Zum 80. Mal jährt sich im Mai das Ende des Zweiten Weltkriegs in Europa. 80 Jahre Frieden haben die Menschen in Deutschland seit diesem Tag erleben dürfen, und für die überwiegende Mehrheit sind die Schrecken des Krieges kaum mehr zu begreifen.
Zum zweiten Mal hatte das Team des Euskirchener Stadtmuseums für Samstag Augenzeugen eingeladen, die das Ende des Krieges und insbesondere das Alltagsleben danach in Euskirchen miterlebt haben.
Die verfügbaren Plätze für diese Diskussionsrunde seien schnell belegt gewesen, das Thema interessiere die Menschen offensichtlich sehr, sagte Museumsleiterin Dr.
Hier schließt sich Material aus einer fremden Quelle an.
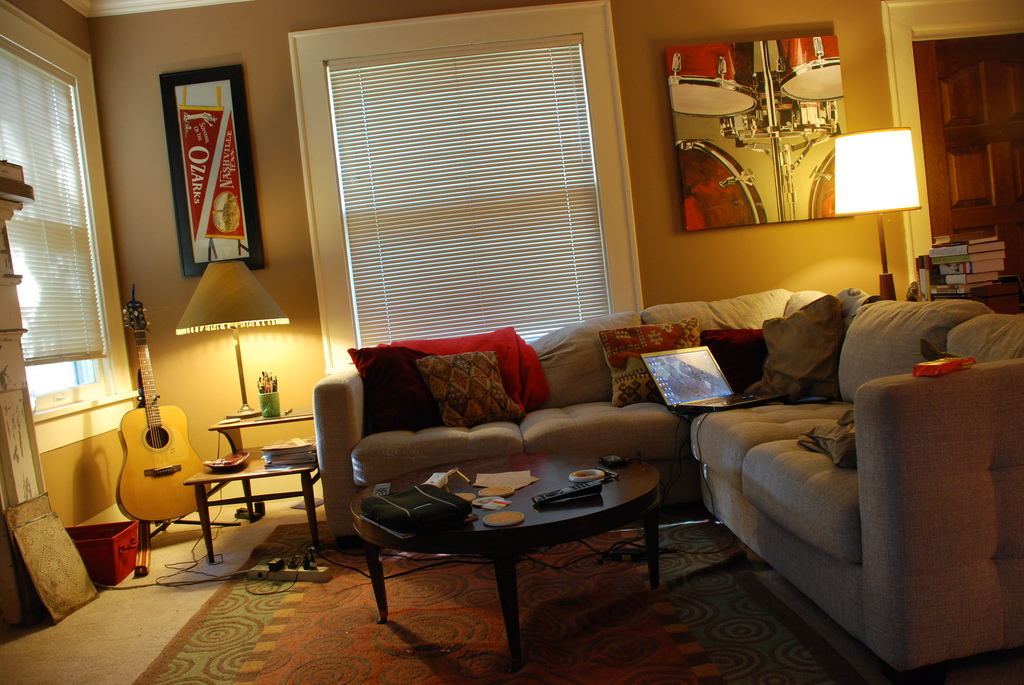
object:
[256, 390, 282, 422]
mug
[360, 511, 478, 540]
album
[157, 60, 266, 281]
picture frame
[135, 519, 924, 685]
rug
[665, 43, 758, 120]
drum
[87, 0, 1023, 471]
wall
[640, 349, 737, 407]
screen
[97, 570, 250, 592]
strip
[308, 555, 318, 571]
plugs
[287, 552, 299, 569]
plugs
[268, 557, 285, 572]
plugs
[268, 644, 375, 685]
pattern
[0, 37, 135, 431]
window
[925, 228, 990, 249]
books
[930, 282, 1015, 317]
table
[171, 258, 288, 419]
lamp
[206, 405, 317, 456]
table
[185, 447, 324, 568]
table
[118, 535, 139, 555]
handle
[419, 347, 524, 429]
pillows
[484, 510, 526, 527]
drink coaster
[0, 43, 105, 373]
miniblinds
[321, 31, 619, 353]
window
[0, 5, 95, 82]
border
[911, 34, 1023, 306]
door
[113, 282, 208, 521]
guitar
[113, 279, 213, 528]
stand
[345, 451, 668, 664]
coffee table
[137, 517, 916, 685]
carpet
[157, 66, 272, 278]
picture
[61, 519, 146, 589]
container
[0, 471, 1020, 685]
floor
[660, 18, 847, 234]
painting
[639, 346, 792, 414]
laptop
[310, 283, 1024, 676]
couch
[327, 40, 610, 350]
blinds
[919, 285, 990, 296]
books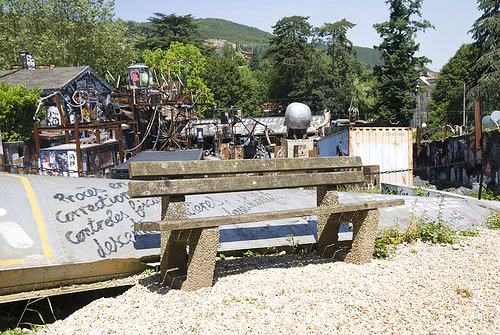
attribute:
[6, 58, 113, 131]
building — small, blue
Heike Lützenkirchen. "Die Verhältnisse, die nach dem Krieg für die Menschen Alltag waren, kann man sich heute kaum noch vorstellen. Ich bin daher sehr dankbar, dass wir wieder drei Zeitzeugen gefunden haben, die von ihren Erlebnissen berichten."
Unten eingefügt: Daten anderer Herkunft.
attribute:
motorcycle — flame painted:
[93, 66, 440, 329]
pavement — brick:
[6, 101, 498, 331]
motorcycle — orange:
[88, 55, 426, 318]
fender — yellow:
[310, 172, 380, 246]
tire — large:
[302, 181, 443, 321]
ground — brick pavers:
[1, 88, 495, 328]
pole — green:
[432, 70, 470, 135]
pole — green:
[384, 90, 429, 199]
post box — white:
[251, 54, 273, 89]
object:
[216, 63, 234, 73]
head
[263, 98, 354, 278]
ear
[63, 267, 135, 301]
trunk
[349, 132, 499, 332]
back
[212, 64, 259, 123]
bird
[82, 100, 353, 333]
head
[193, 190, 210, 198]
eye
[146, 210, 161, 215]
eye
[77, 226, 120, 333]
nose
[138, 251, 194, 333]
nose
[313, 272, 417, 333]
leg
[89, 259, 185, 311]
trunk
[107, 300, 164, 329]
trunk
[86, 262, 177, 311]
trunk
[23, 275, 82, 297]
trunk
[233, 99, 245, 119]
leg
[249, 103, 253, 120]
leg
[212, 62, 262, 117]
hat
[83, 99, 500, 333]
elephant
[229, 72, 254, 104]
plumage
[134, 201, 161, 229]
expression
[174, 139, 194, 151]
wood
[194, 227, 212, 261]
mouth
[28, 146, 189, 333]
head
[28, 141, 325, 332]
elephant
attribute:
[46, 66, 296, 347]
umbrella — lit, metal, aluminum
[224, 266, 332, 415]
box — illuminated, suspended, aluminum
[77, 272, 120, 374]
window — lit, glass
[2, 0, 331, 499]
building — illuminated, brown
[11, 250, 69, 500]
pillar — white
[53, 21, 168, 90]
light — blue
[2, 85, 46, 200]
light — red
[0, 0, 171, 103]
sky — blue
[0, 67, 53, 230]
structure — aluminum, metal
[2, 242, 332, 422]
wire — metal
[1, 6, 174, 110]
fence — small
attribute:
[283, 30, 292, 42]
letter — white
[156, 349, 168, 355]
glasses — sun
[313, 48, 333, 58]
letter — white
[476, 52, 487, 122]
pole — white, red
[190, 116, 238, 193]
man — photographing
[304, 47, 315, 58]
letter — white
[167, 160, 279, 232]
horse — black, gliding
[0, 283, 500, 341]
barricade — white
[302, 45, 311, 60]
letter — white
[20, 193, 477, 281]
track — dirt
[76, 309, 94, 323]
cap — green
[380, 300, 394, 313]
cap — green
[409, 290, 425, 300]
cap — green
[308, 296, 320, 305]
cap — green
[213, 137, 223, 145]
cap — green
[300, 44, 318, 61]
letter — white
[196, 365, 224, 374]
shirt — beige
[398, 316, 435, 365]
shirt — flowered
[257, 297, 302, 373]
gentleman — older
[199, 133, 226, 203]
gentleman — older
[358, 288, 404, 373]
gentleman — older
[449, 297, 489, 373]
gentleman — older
Flieger griffen bei Burg Veynau einen Militärzug an
Maria Klinkhammer, 1935 geborene Euskirchenerin, lebte während ihrer Jugend auf Burg Veynau und erinnert sich noch sehr lebhaft an einen der letzten Kriegstage. "Ein Militärzug war ganz in unserer Nähe unterwegs und wurde plötzlich von Fliegern angegriffen", berichtete die 89-Jährige. Die Soldaten seien daraufhin in ein nahe gelegenes Waldstück geflohen, mussten sich aber auch nach dem Angriff mehrere Nächte auf der Burg verstecken. "Die Munition im Inneren des Zuges hatte Feuer gefangen und selbst zwei Tage später gab es immer noch Explosionen." Schockierende Erlebnisse, die sich bis heute in ihr Gedächtnis gegraben haben.
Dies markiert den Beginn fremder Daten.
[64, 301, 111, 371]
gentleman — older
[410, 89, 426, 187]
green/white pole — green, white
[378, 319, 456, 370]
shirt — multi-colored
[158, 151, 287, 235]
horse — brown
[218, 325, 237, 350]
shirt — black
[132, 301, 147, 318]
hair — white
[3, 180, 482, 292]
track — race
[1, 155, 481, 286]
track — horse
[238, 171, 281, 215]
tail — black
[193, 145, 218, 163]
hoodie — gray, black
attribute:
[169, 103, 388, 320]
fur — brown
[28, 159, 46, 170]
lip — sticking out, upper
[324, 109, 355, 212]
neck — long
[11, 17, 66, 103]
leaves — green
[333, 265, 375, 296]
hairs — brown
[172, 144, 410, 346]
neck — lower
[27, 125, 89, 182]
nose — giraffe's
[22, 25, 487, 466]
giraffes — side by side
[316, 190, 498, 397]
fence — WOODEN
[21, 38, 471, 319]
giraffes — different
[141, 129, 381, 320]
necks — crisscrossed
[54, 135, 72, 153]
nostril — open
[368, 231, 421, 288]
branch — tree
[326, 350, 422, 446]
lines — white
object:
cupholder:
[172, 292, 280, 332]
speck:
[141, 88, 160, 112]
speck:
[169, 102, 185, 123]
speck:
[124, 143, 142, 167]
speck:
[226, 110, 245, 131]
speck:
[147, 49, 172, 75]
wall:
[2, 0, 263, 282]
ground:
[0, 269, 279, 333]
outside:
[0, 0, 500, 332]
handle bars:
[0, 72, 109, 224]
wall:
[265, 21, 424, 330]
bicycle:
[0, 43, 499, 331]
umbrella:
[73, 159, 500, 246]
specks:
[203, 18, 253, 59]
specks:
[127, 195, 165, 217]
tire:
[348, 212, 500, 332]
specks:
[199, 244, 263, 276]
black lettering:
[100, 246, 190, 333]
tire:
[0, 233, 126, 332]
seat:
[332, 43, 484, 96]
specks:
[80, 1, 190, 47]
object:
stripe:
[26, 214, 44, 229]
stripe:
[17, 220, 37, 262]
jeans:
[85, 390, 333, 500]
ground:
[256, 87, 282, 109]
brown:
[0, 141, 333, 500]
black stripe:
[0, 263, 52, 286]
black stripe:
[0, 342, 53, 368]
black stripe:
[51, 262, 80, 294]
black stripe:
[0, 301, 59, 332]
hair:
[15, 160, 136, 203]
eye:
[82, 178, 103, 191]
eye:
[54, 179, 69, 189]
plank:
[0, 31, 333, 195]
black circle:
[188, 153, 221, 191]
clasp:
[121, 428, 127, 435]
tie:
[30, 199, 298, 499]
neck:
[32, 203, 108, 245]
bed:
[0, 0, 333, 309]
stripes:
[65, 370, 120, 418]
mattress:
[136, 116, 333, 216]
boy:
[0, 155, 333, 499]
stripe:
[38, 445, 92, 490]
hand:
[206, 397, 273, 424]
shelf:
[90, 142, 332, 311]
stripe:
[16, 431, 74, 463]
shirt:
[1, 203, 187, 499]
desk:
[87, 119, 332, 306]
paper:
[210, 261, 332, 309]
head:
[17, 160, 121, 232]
Nachdem der Krieg in Euskirchen noch zwei Monate vor der Kapitulation Deutschlands zu Ende gegangen war, war es besonders die Nahrungsversorgung, die die Überlebenden tagtäglich umtrieb. "Meine Familie versuchte, die Offiziersstiefel und den Offiziersdegen meines Vaters gegen etwas Essbares einzutauschen", berichtete der zweite Zeitzeuge, Jürgen Mellinghoff: "Das war jedoch gar nicht so einfach, da viele Landwirte sich als hartherzig erwiesen und uns weggeschickt haben, bevor wir endlich etwas zum Tausch bekamen."
Auch in Euskirchen herrschte der Tauschhandel vor
Deutlich erfolgreicher, aber aus heutiger Sicht nicht weniger ungewöhnlich, waren die Handelsbemühungen von Maria Klinkhammer ausgefallen. "Meine Mutter hat mir damals zwei Eier in die Hand gedrückt und gesagt, ich solle nach Euskirchen laufen und Mehl und Zucker gegen die Eier eintauschen, weil sie vorhatte zu backen."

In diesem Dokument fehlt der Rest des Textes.